**Exercise instructions:**
What you return should match the data below exactly, with no pictures in it.

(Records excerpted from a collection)
Segment Open
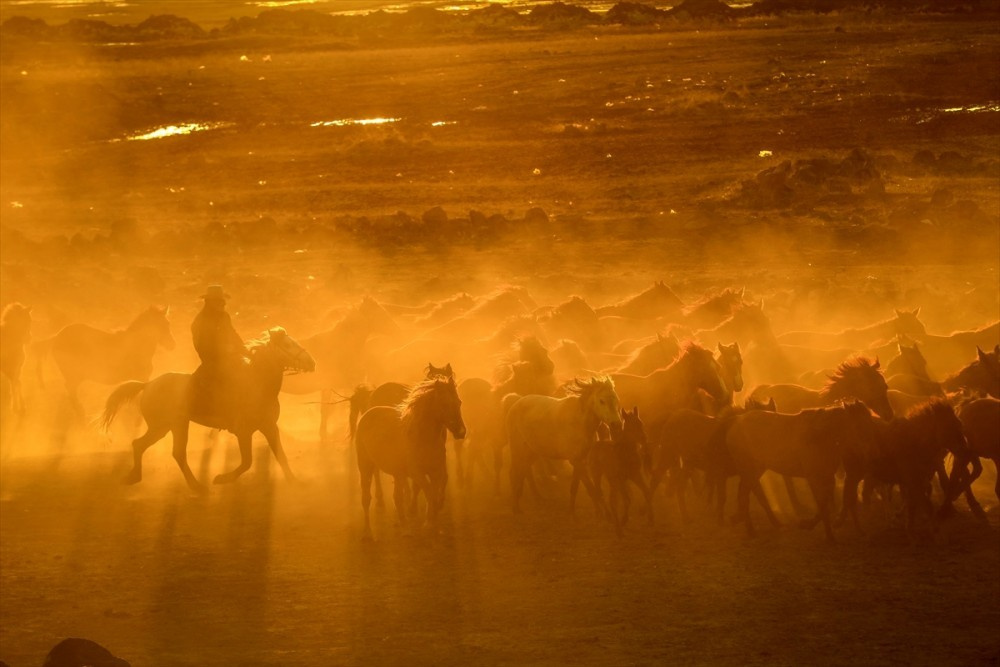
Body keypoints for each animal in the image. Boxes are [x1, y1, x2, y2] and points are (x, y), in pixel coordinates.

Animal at [35, 306, 174, 412]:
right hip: (74, 375)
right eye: (164, 324)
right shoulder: (141, 378)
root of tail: (57, 336)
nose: (172, 344)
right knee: (71, 392)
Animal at [101, 330, 312, 494]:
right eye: (287, 344)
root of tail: (148, 384)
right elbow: (247, 462)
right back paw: (197, 487)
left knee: (143, 446)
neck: (258, 383)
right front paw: (222, 478)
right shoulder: (244, 432)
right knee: (171, 451)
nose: (312, 362)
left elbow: (281, 456)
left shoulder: (269, 427)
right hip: (171, 425)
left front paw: (295, 482)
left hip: (166, 427)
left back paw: (135, 477)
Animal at [724, 402, 880, 544]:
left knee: (747, 493)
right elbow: (823, 505)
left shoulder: (828, 477)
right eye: (859, 426)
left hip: (756, 470)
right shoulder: (814, 478)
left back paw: (766, 524)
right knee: (746, 495)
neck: (822, 437)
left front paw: (809, 525)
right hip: (748, 469)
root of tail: (736, 423)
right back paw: (751, 529)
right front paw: (828, 536)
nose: (871, 454)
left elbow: (826, 504)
Segment Closed
**Answer box:**
Body keypoints for each animal in the image. Boxes are [x1, y1, x2, y2] and points are (x, y), in pixel coordinates.

Animal at [35, 306, 174, 412]:
right hip: (74, 375)
right eye: (164, 324)
right shoulder: (141, 378)
root of tail: (57, 336)
nose: (172, 344)
right knee: (71, 392)
Animal at [101, 330, 312, 494]:
right eye: (287, 344)
root of tail: (148, 384)
right elbow: (247, 462)
right back paw: (197, 487)
left knee: (143, 446)
neck: (258, 383)
right front paw: (222, 478)
right shoulder: (244, 432)
right knee: (171, 451)
nose: (312, 362)
left elbow: (281, 456)
left shoulder: (269, 427)
right hip: (171, 425)
left front paw: (295, 482)
left hip: (166, 427)
left back paw: (135, 477)
Animal at [724, 402, 880, 544]:
left knee: (747, 493)
right elbow: (823, 505)
left shoulder: (828, 477)
right eye: (859, 426)
left hip: (756, 470)
right shoulder: (814, 478)
left back paw: (766, 524)
right knee: (746, 495)
neck: (822, 437)
left front paw: (809, 525)
right hip: (748, 469)
root of tail: (736, 423)
right back paw: (751, 529)
right front paw: (828, 536)
nose: (871, 454)
left elbow: (826, 504)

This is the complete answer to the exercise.